At the same time, the U.S. and China are exchange verbal salvos over cyber espionage, the government of Yunnan province in western China said it is investigating Coca-Cola over allegations that it illegally mapped parts of the region, according to a report in the Financial Times.
The Yunnan Geographical Information Bureau of Surveying and Mapping said the U.S. beverage company had been "illegally collecting classified information with handheld GPS equipment,” according to a Yunnan government website.
Coca-Cola said it had "co-operated fully" with the inquiry, adding that local bottling plants use "e-map and location-based customer logistics systems that are commercially available in China" to improve customer service and fuel efficiency.
The Yunnan government said the Coca-Cola case was one of 21 instances of alleged illegal surveying under investigation in the area, which also included others' illegal sales of classified military maps online, aerial photography by unmanned aircraft, and illegal surveying of military bases.

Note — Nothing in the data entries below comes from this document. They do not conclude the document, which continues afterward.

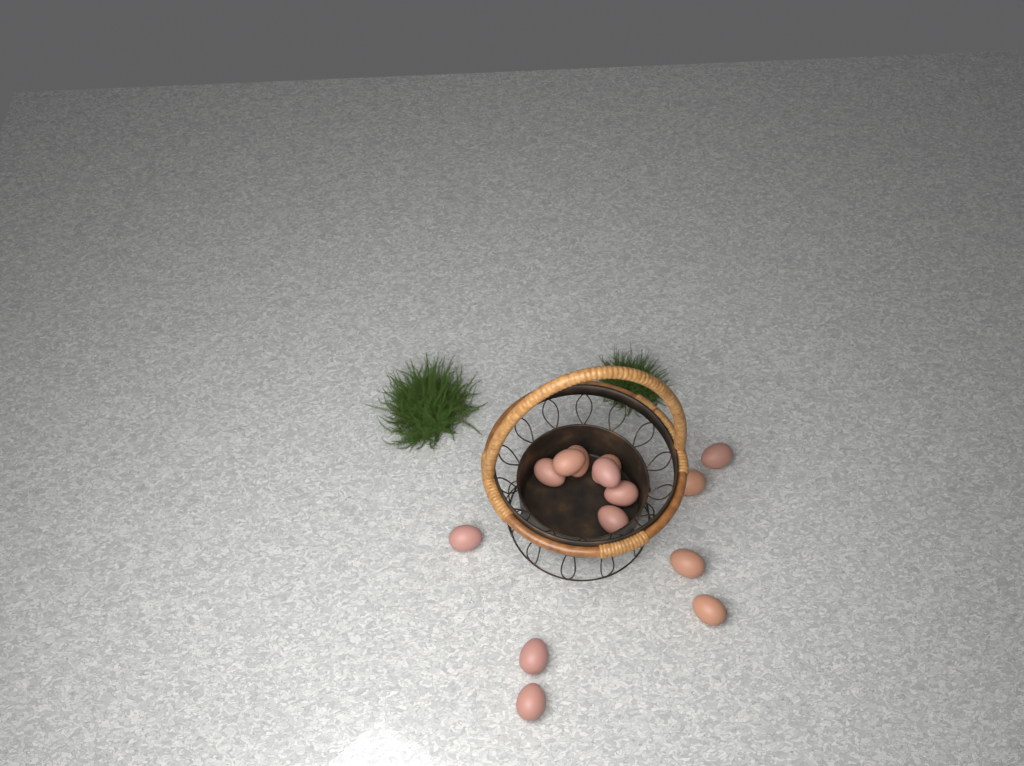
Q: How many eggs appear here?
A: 14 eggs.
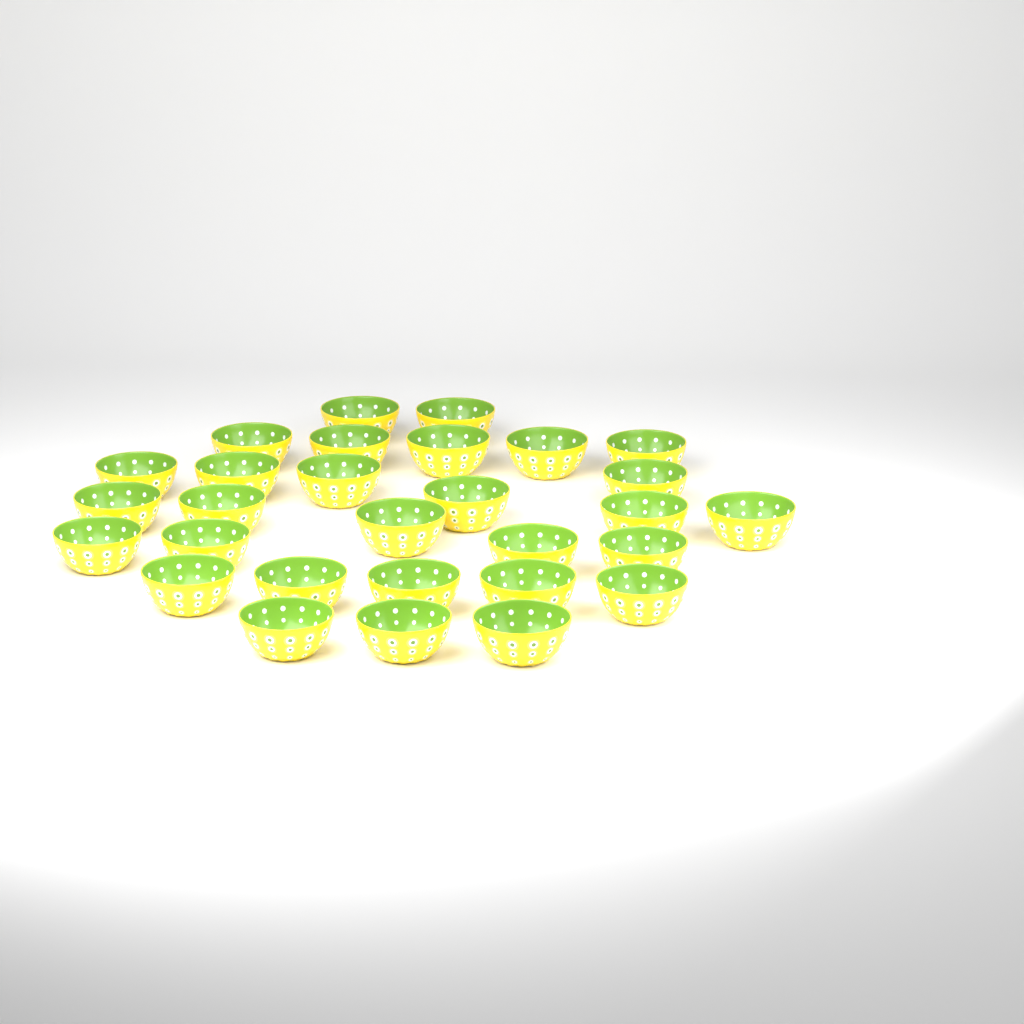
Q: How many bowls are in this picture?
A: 29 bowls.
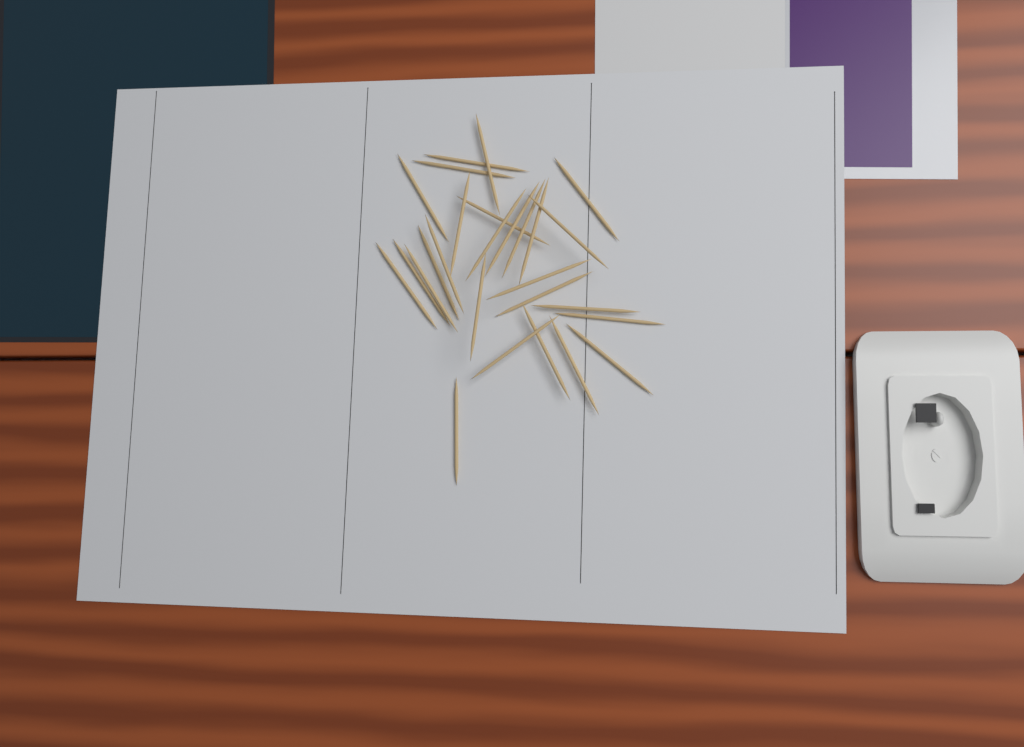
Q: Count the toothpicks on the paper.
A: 27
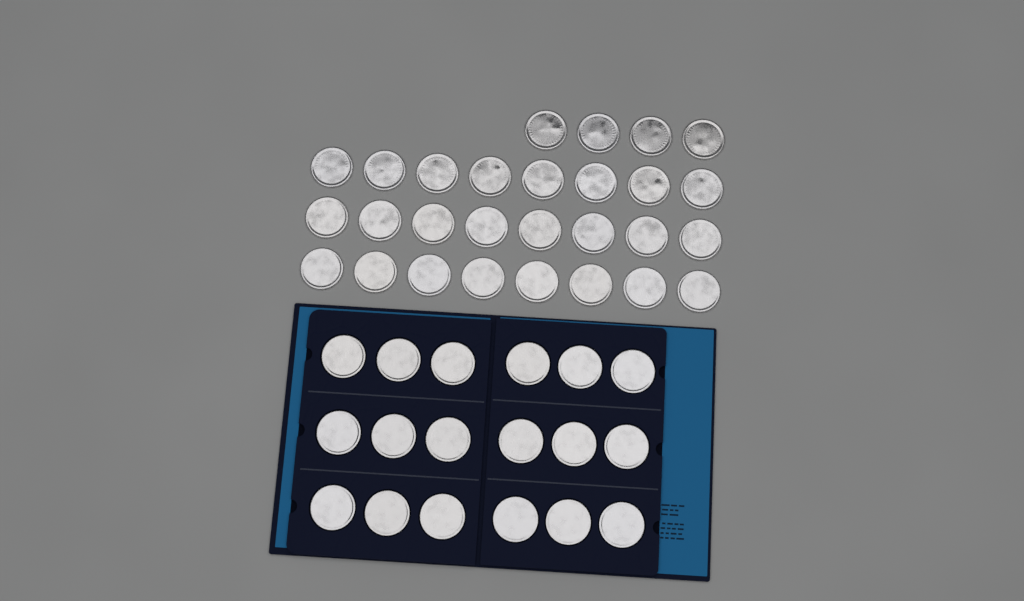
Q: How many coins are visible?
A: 46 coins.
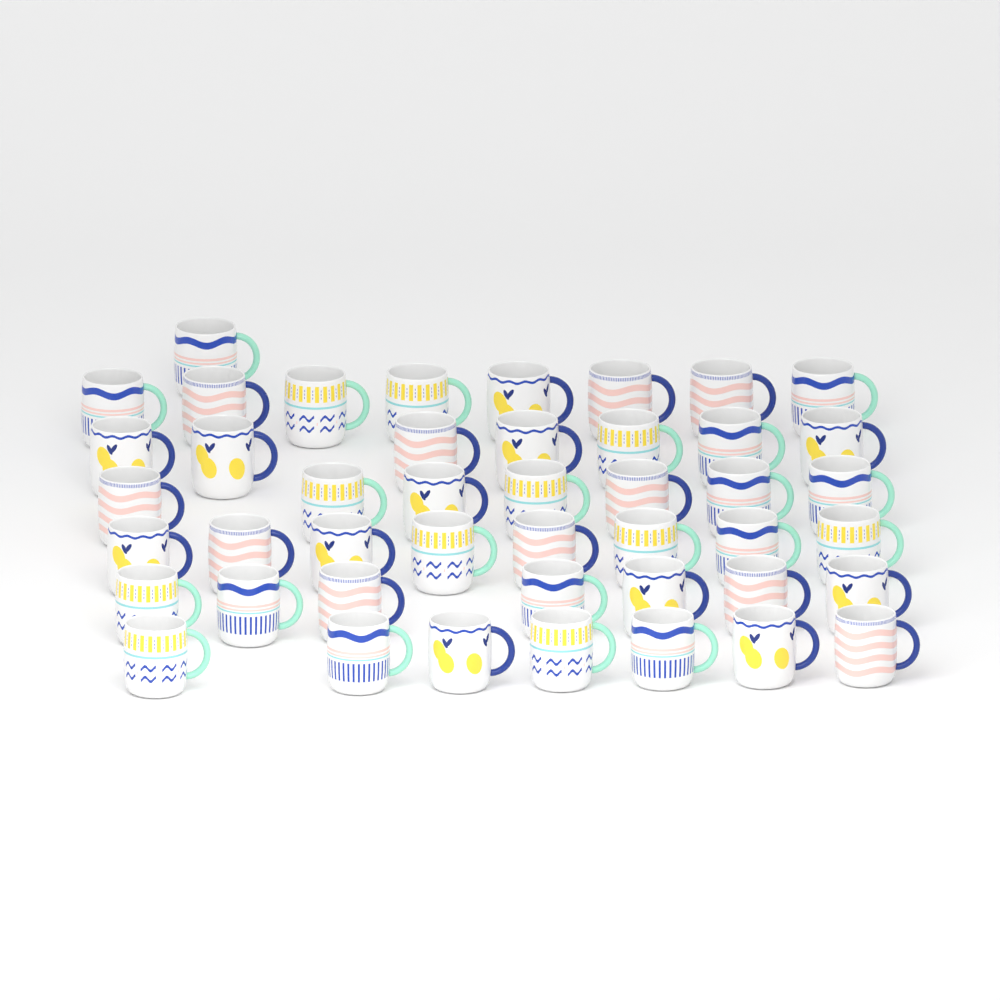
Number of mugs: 45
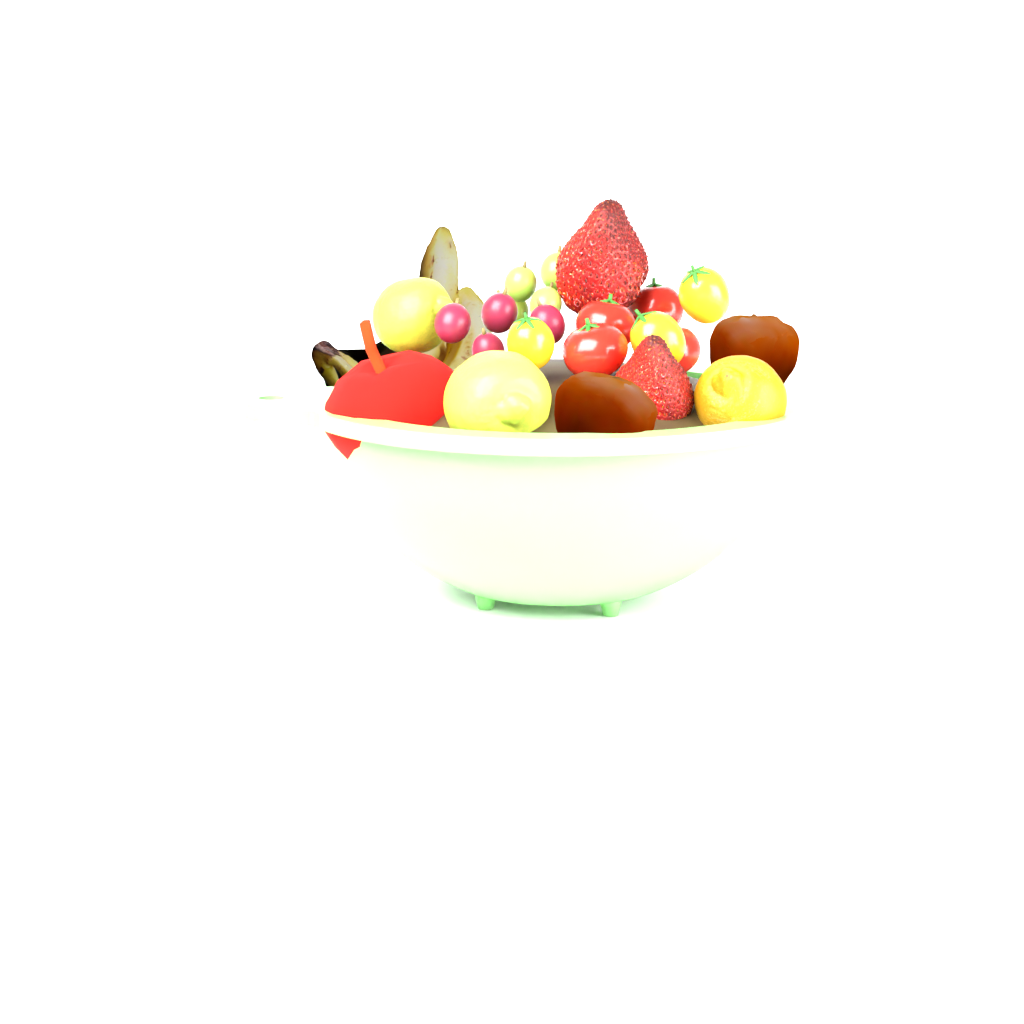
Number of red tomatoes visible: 4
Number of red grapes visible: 4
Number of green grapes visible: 4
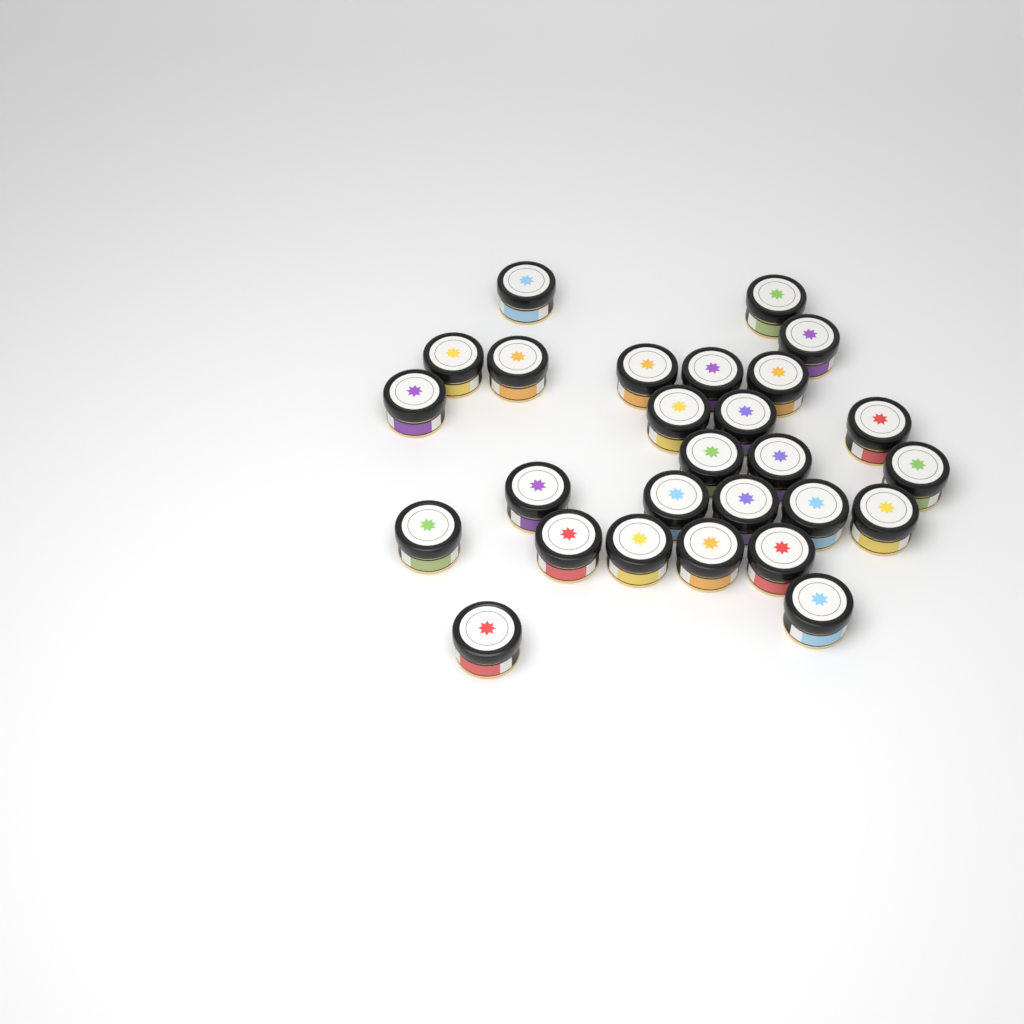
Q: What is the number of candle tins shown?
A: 27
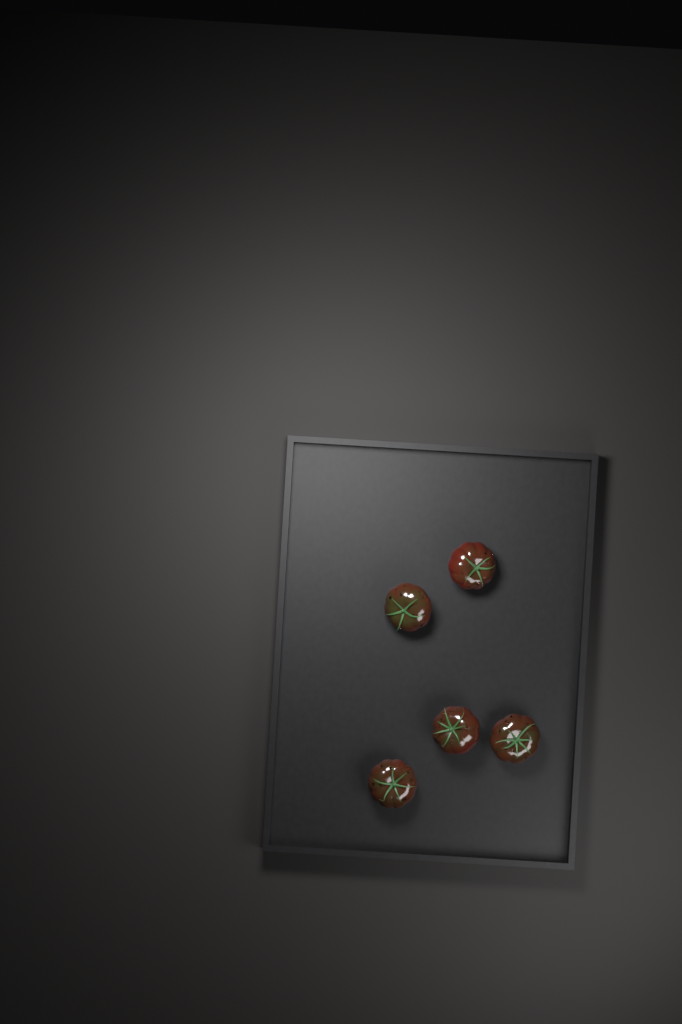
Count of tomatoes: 5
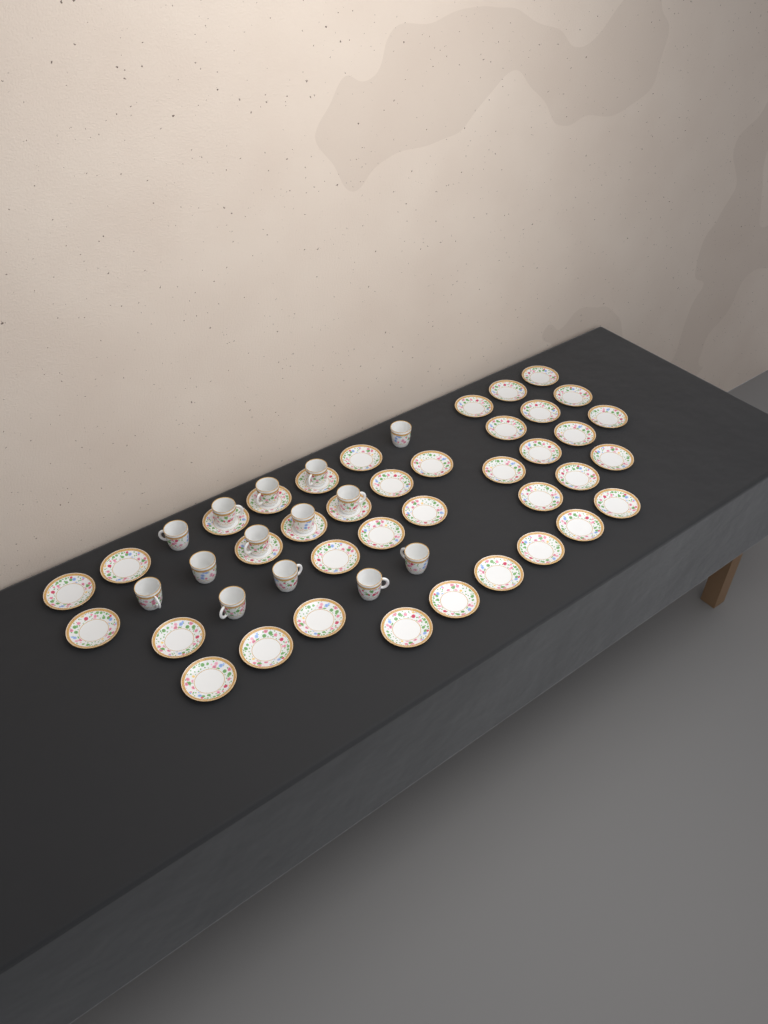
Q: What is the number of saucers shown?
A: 38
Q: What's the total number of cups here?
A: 14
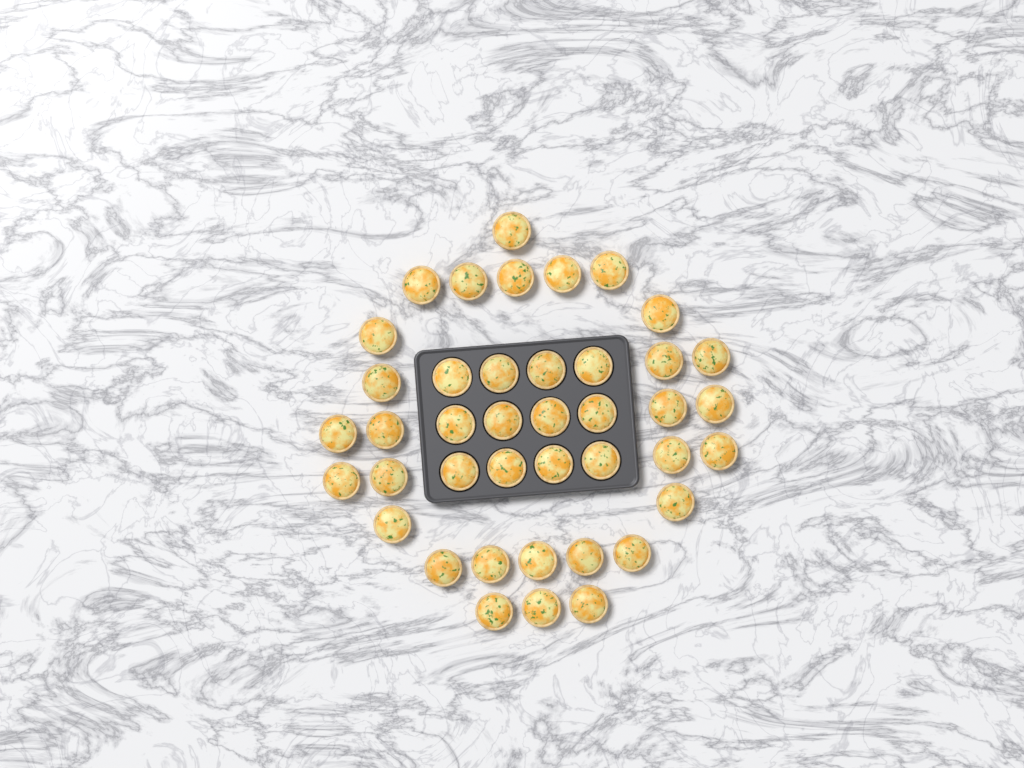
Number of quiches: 41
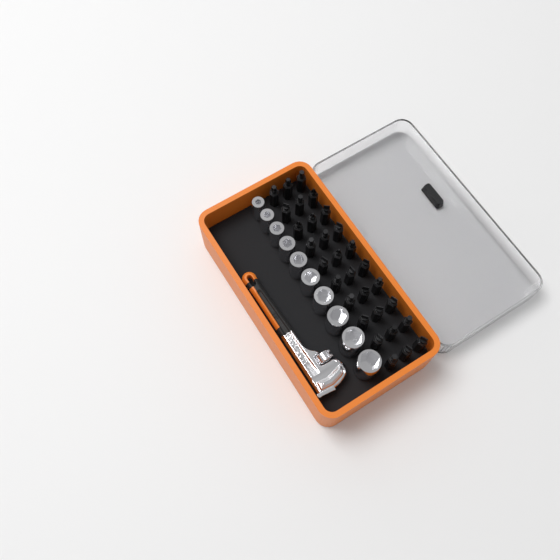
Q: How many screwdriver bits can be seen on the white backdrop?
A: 30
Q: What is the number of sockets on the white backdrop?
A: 10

The bureau gave no further details of the Coca-Cola investigation, according to the Financial Times report, but a bureau official who gave his surname as Han said the investigation would end soon. "We will announce the results when it ends," he told the Financial Times in an interview. "It is a bit sensitive. I don't know how it got published," he added.
China National Radio broadcast an interview with Li Mingde, the deputy director of the Yunnan bureau involved in investigating Coke, who said it was "urgent" to punish cases of illegal mapping.